Она по-прежнему спала, замотавшись в одеяло, лишь волосы торчали, когда Костя с Пашкой вернулись домой. Они не стали ее будить. Пашка прыгнул к ноутбуку, принеся его на кухню, чтобы быть рядом с Костей, который хозяйничал у плиты. Ребенка ж нужно было накормить. Он сварил макароны с яйцом, предварительно посоветовавшись с Пашкой, что тот будет на обед, заварил чай, потом починил на двери туалета замок, сломанный Тютриным. Пообедав, вышел на балкон покурить.

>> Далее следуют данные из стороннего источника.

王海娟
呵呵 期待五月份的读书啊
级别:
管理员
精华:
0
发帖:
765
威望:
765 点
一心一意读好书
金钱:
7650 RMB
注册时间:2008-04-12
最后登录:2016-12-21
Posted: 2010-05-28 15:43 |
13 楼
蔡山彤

Саша набросилась на него разъяренной фурией, когда он, покурив, закрывал балкон. Всклокоченные волосы ее торчали во все стороны и на миг показались Косте шипящими змеями.

– Ты вообще охренел! – орала Саша. – Кто разрешал тебе здесь курить? Расположился как у себя дома! Запомни: ты не у себя! Ты у меня дома! И курят здесь, когда я этого захочу или разрешу!

Странно, но Костю не обидели выпады Саши против него. Он рассмеялся. Кутающаяся в одеяло, Саша выглядела так нелепо в гневе. Она тыкала в него пальцем одной руки, а второй пыталась удержать сползающее с плеч одеяло. Несмытая на ночь косметика, точно сажа, распозлась по лицу черными пятнами.

Пашка ворвался в комнату, чтобы защитить Костю от мамы, несправедливо обвинявшей того во всех грехах, но посмотрев на нее, рассмеялся тоже.

Саша остолбенела на мгновение, уставившись непонимающим взглядом на смеющихся.

– Хватит ржать! – рявкнула и метнулась к зеркалу в прихожей. Костя с Пашкой – следом за ней.

Саше пришлось невольно улыбнуться, увидев себя в отражении, потом засмеяться тихонько, потом громче и громче, чтобы после уткнуться лицом в грудь Кости и затрястись всем телом, перемежая смех со слезами, как сладкое с горьким.

– Прости! – зашептала она, поднимаясь на цыпочки, чтобы достать поцелуем Костиных губ. – Прости! Прости! Прости! Прости!.. – зачастила, будто в бреду, покрывая его лицо поцелуями.

– Не плачь, мама, – тормошнул ее Пашка, – Костя на тебя не обижается. Он же мужчина!